◆ Getoonde passage
········

Over de medewerkers
Xander Michiel Beute (1975) is student aan de lerarenopleiding Nederlands te Utrecht. Hij debuteerde in 1999 met de roman Nachtvoorstelling bij Uitgeverij De Vijver. Dit jaar verscheen Hinkelen met God, een roman over vermoorde onschuld. ‘De zelfmoordenaar is een kort leven beschoren’ is zijn eerste gepubliceerde korte verhaal.
Rob van Erkelens (1963) debuteerde in 1993 met de roman Het uur van lood. Samen met o.a. Ronald Giphart richtte hij in 1994 het literaire tijdschrift Zoetermeer op, dat inmiddels ter ziele is gegaan. Van Erkelens is ook actief als vertaler (o.a. Nick Cave) en is journalist voor De Groene Amsterdammer.

········

◆ Geselecteerde gegevens

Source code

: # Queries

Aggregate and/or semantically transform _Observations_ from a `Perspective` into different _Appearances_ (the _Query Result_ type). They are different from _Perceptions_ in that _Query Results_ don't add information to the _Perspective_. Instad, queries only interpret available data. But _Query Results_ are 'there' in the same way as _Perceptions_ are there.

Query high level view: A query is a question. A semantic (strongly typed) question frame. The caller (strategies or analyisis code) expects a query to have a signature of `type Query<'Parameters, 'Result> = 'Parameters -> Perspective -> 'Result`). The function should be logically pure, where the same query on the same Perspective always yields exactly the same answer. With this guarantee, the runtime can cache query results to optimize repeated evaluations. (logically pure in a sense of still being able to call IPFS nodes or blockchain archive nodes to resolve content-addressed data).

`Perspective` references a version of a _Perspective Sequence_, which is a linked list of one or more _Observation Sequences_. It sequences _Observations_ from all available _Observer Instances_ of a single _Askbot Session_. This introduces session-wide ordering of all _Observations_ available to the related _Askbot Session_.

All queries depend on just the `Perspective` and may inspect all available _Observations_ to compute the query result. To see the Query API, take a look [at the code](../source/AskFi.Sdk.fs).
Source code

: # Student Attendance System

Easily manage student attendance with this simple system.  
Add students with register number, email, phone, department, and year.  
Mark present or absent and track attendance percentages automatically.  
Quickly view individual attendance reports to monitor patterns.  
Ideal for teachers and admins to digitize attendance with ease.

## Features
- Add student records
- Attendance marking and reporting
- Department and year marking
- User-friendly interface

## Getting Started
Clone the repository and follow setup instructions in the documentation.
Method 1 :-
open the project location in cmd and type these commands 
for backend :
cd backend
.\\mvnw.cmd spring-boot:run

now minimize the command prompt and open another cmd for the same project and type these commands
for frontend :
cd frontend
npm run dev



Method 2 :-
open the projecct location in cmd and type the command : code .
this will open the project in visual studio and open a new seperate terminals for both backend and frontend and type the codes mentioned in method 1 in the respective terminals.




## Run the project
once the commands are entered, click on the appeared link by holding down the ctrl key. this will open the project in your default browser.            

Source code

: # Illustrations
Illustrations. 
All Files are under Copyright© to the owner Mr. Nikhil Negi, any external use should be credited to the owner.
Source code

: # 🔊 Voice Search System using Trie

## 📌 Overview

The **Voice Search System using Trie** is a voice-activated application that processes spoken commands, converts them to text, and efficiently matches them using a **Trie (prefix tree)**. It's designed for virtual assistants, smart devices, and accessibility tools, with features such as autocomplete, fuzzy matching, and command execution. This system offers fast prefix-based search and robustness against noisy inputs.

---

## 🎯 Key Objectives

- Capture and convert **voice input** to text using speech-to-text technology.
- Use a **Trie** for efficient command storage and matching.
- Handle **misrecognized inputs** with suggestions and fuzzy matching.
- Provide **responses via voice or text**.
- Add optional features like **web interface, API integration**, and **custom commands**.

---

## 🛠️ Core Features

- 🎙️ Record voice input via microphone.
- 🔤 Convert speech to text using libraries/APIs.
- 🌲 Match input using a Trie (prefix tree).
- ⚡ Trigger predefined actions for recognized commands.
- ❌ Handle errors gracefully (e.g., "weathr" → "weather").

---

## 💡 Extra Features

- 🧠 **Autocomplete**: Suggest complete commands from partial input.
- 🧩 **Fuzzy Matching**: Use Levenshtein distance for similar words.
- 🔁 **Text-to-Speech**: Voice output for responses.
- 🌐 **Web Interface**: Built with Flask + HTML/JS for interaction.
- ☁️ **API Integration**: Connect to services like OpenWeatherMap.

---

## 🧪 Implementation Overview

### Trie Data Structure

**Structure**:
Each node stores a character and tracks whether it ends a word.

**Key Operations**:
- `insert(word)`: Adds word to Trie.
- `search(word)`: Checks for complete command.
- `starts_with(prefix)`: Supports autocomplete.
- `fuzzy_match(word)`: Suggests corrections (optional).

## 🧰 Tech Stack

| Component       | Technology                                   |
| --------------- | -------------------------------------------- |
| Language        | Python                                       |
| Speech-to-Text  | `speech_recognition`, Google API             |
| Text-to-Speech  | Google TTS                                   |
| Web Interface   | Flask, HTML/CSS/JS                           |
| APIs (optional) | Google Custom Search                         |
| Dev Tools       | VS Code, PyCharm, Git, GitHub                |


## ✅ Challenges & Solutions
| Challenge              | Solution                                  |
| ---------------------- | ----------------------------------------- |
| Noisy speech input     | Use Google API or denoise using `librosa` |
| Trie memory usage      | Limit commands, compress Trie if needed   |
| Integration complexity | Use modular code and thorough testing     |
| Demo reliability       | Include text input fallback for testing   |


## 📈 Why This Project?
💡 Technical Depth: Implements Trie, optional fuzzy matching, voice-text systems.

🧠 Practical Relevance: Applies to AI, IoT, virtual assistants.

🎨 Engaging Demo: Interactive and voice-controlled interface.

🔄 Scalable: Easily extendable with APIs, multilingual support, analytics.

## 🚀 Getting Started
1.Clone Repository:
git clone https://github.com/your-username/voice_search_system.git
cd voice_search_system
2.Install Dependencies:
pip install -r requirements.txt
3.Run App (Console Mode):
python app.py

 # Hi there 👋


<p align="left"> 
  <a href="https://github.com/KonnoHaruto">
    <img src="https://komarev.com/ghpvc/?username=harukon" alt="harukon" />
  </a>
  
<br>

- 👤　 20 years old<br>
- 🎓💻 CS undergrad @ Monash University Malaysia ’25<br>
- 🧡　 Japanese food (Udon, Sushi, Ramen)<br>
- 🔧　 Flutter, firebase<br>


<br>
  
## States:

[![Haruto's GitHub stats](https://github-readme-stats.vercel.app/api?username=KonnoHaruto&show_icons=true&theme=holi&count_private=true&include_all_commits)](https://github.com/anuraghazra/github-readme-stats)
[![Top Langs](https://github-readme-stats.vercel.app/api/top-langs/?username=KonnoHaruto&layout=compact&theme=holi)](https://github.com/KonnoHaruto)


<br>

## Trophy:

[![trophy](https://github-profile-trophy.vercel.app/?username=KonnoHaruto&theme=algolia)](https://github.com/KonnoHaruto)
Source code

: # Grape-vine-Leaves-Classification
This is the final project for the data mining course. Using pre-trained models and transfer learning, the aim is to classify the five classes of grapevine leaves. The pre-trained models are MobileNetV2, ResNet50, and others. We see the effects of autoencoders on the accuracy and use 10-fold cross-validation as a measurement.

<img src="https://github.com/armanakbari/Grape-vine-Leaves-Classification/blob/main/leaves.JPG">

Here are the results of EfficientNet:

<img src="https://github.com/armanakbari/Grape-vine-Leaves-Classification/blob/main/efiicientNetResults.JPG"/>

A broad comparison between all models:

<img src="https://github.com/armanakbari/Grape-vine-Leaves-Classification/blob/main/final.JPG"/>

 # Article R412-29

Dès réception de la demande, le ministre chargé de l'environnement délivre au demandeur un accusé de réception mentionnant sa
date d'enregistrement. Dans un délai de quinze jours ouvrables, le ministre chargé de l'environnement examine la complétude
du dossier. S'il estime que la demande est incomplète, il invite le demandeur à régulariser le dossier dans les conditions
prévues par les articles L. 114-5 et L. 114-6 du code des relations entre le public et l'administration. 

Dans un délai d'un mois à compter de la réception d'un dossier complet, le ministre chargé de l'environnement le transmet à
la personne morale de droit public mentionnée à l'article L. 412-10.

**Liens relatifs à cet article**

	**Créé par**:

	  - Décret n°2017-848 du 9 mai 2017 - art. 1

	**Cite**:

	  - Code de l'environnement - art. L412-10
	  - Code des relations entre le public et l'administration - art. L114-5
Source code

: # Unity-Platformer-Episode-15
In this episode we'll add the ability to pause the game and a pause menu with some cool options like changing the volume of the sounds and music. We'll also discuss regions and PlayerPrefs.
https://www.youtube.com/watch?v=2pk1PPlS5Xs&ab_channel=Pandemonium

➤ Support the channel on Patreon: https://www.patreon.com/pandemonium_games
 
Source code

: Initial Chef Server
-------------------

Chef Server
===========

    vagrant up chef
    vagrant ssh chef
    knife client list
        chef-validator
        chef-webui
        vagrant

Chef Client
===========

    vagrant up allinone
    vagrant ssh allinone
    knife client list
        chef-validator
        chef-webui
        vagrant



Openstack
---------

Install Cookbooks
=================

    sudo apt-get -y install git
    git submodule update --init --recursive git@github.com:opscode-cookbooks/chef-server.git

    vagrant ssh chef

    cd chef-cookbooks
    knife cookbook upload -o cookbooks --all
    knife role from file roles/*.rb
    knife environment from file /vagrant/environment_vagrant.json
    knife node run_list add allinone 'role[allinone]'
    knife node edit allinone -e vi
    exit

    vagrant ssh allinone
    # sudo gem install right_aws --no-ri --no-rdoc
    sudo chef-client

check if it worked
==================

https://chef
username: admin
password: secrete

········

◆ Op te lossen opdrachten
1: Kun je het stuk van de records vanaf de regel met "à cet article**" tot en met het einde van de records herschrijven als genummerde lijst, zonder de lege regels?
2: Schrijf de tekst over de medewerkers verder vanaf het punt waar hij ophoudt.
De tekst en de records vormen los van elkaar staand materiaal.

◆ Antwoorden op opdrachten
1:
1. **Liens relatifs à cet article**
2. 	**Créé par**:
3. 	  - Décret n°2017-848 du 9 mai 2017 - art. 1
4. 	**Cite**:
5. 	  - Code de l'environnement - art. L412-10
6. 	  - Code des relations entre le public et l'administration - art. L114-5
7. Source code
8. : # Unity-Platformer-Episode-15
9. In this episode we'll add the ability to pause the game and a pause menu with some cool options like changing the volume of the sounds and music. We'll also discuss regions and PlayerPrefs.
10. https://www.youtube.com/watch?v=2pk1PPlS5Xs&ab_channel=Pandemonium
11. ➤ Support the channel on Patreon: https://www.patreon.com/pandemonium_games
12. Source code
13. : Initial Chef Server
14. -------------------
15. Chef Server
16. ===========
17.     vagrant up chef
18.     vagrant ssh chef
19.     knife client list
20.         chef-validator
21.         chef-webui
22.         vagrant
23. Chef Client
24. ===========
25.     vagrant up allinone
26.     vagrant ssh allinone
27.     knife client list
28.         chef-validator
29.         chef-webui
30.         vagrant
31. Openstack
32. ---------
33. Install Cookbooks
34. =================
35.     sudo apt-get -y install git
36.     git submodule update --init --recursive git@github.com:opscode-cookbooks/chef-server.git
37.     vagrant ssh chef
38.     cd chef-cookbooks
39.     knife cookbook upload -o cookbooks --all
40.     knife role from file roles/*.rb
41.     knife environment from file /vagrant/environment_vagrant.json
42.     knife node run_list add allinone 'role[allinone]'
43.     knife node edit allinone -e vi
44.     exit
45.     vagrant ssh allinone
46.     # sudo gem install right_aws --no-ri --no-rdoc
47.     sudo chef-client
48. check if it worked
49. ==================
50. https://chef
51. username: admin
52. password: secrete

2:
Arnold Jansen op de Haar (1962) was tot 1995 werkzaam als beroepsofficier en raakte in die hoedanigheid betrokken bij de oorlog in Bosnië, waarover hij in 1999 de roman De koning van Tuzla publiceerde. Verhalen over de Tweede Wereldoorlog en het verzet maakten een onlosmakelijk deel uit van zijn jeugd, hetgeen hij als rechtstreekse oorzaak ziet van zijn keuze voor het leger. Inmiddels wordt hij liever held in de literatuur en schrijft hij aan een dichtbundel en een tweede roman. Daarnaast is hij tv-columnist bij De Gelderlander.
Harold Kerkhof (1971) was doof tot z'n achtste jaar. Pas daarna leerde hij spreken en schrijven. Met een combinatie van onbeholpenheid en wiskundige abstractie stortte hij zich op de taal. Dit resulteerde onder meer in een keuze voor de studie Nederlands. Sinds het behalen van zijn bul rommelt hij maar wat aan.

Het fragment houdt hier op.